Pero ella no cambiaba la marcha antes de entrar; sí lo hacía una vez reaparecida, camino a la cama. En la lentitud se acentuaba más el juego de sus hombros y sus caderas acercándose. Lo más admirable para él era verla cambiar el ritmo de sus  pasos sin que se notara, como un desafío a la física y al tiempo: no realizaba una mínima detención para corregir la inercia de su prisa, ni tenía que recomponer la figura para pasar de la precipitación a la calma, tanto si avanzaba con las manos vacías como si sostenía la bandejita con los cafés y la copa de peppermint con hielo que tanto la enloquecía, el único licor que toleraba.
Durante el tiempo impreciso que duró aquella relación él le regalaba cada tanto una botellita de peppermint, que la mujer colocaba en un pequeño aparador con cristales. Siempre que se hallaban en la casa de ella, el hombre observaba la lenta regularidad con la que iba perdiendo nivel el líquido esmeralda dentro del recipiente. Él podría haber medido la duración de aquella época por la cantidad de botellas que le regaló, pero en la actualidad es incapaz de calcular cuántos peppermint duró aquello, muchos años atrás. Con seguridad, no llegó a contarlos ni fue consciente del último. No tiene el recuerdo de una ruptura ni de un final determinado. Tal vez aquel final consistió sólo en no echarse tanto en falta cuando no se veían, o en el olvido cada vez más frecuente de quedar para una próxima ocasión al final de cada cita. Anemia, triste pero incruenta.
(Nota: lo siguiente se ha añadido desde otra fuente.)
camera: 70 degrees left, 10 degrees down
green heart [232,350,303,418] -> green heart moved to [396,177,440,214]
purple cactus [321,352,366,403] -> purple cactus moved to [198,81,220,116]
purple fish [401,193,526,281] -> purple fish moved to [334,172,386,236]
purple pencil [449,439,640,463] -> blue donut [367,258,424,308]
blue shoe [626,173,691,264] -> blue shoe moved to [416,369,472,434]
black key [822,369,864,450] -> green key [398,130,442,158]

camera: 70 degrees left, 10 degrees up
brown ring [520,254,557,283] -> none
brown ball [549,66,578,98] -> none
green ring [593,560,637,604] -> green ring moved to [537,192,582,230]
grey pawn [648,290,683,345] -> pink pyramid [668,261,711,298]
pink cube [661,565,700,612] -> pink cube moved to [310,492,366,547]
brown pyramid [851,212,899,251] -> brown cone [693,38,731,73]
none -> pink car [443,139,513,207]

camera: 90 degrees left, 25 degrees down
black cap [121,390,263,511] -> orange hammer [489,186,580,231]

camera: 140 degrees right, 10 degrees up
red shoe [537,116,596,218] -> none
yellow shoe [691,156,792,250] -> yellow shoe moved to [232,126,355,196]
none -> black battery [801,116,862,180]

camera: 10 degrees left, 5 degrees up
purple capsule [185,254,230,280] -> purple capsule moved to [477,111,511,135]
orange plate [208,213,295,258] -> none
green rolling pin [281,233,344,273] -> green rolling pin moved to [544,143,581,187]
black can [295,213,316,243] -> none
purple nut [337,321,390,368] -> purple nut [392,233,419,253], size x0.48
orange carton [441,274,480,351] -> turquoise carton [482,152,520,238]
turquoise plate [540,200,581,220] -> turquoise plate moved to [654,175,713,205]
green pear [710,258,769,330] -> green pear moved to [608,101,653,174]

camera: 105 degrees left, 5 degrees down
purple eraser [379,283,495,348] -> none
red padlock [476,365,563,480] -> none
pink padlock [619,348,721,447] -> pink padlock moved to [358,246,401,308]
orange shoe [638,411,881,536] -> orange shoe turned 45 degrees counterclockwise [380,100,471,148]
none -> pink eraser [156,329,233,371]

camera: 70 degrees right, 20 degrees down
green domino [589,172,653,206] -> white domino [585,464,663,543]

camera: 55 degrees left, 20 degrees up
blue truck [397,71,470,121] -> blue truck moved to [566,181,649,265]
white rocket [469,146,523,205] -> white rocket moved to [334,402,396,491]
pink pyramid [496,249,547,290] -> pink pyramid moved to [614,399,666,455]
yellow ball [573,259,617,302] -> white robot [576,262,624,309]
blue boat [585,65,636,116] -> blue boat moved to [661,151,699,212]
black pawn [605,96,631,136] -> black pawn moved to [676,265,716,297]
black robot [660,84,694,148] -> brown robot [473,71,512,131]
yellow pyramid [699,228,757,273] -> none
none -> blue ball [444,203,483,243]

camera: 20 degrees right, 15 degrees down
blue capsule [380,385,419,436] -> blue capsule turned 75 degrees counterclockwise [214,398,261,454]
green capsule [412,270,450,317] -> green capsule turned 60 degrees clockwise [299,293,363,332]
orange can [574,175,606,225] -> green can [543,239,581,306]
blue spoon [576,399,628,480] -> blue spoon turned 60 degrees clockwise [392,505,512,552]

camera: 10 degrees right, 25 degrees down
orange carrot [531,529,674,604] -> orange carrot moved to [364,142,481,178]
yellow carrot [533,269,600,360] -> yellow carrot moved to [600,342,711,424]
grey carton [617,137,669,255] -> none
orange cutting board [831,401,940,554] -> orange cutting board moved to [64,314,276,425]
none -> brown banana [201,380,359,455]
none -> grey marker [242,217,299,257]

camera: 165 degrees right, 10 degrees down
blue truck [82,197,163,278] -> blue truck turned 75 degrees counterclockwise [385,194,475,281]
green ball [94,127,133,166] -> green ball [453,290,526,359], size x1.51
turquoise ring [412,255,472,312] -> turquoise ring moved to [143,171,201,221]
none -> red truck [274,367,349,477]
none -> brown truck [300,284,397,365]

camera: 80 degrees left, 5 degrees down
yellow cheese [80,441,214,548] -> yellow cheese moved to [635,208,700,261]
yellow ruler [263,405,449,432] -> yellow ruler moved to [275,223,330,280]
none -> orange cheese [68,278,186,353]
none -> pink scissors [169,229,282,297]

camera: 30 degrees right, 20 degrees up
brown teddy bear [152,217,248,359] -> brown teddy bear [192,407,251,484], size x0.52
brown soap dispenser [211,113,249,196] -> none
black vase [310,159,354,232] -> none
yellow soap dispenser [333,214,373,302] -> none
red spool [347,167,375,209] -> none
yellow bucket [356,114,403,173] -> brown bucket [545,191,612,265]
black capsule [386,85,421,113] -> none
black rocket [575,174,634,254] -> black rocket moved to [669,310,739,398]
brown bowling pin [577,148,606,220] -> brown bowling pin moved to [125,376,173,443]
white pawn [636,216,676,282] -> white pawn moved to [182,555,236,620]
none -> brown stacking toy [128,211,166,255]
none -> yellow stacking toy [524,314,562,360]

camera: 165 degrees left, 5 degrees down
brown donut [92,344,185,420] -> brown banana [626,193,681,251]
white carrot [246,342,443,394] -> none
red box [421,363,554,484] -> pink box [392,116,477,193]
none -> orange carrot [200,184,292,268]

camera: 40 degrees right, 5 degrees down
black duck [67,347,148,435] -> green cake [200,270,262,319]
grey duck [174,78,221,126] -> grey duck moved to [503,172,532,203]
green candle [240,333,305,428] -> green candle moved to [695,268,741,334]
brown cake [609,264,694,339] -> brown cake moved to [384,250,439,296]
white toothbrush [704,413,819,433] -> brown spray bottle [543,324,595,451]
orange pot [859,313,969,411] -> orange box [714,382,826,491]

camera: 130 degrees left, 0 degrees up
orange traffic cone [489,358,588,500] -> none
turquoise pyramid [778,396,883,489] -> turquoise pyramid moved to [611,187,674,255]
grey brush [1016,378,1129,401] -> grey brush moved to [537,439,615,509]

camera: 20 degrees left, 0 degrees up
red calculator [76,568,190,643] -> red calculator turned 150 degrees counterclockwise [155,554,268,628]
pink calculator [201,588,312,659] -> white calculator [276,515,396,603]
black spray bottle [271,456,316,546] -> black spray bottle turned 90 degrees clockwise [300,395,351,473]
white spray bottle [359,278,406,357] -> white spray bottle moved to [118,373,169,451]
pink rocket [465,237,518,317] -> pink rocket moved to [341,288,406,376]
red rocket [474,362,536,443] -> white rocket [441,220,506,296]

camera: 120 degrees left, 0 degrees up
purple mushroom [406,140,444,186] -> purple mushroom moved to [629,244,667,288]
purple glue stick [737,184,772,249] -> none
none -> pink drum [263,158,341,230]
Sí recuerda con seguridad que ella dejó de ocupar aquel apartamento. Él ha buscado su número de teléfono en alguna vieja libreta, en las hojas de los libros que leía entonces o en una guía polvorienta de teléfonos conservada por algún misterio. Sabe que no serviría de nada encontrar aquel número de teléfono, que lo busca por una especie de antojo supersticioso, porque sería el del apartamento que ella dejó y en aquel tiempo en que los dos se entendían sólo se contaba con esas dos señas: el domicilio postal y el teléfono fijo; nadie tenía entonces un móvil y no se conocían el Internet ni esos inventos.
A pesar de todo, ella se ha convertido por último en su recuerdo más risueño, cuando todos los demás se desvanecen. Encantado de recuperarla al menos de ese modo, la sitúa cada vez con más fijeza en el momento de aquel cambio de marcha en la habitación, como si aquel visto y no visto que iba del acelerón a la majestad elegante hubiera abolido el tiempo, creando para ellos una dimensión ajena al desgaste y la muerte, la única órbita donde suplicarle de nuevo, con mayor urgencia: “¡Despacio, más despacio!”, antes de que la vuelva a tragar otra espesura absorbente y ella a su paso le deje apenas la estela de su melena negra ondeando detrás de la espalda.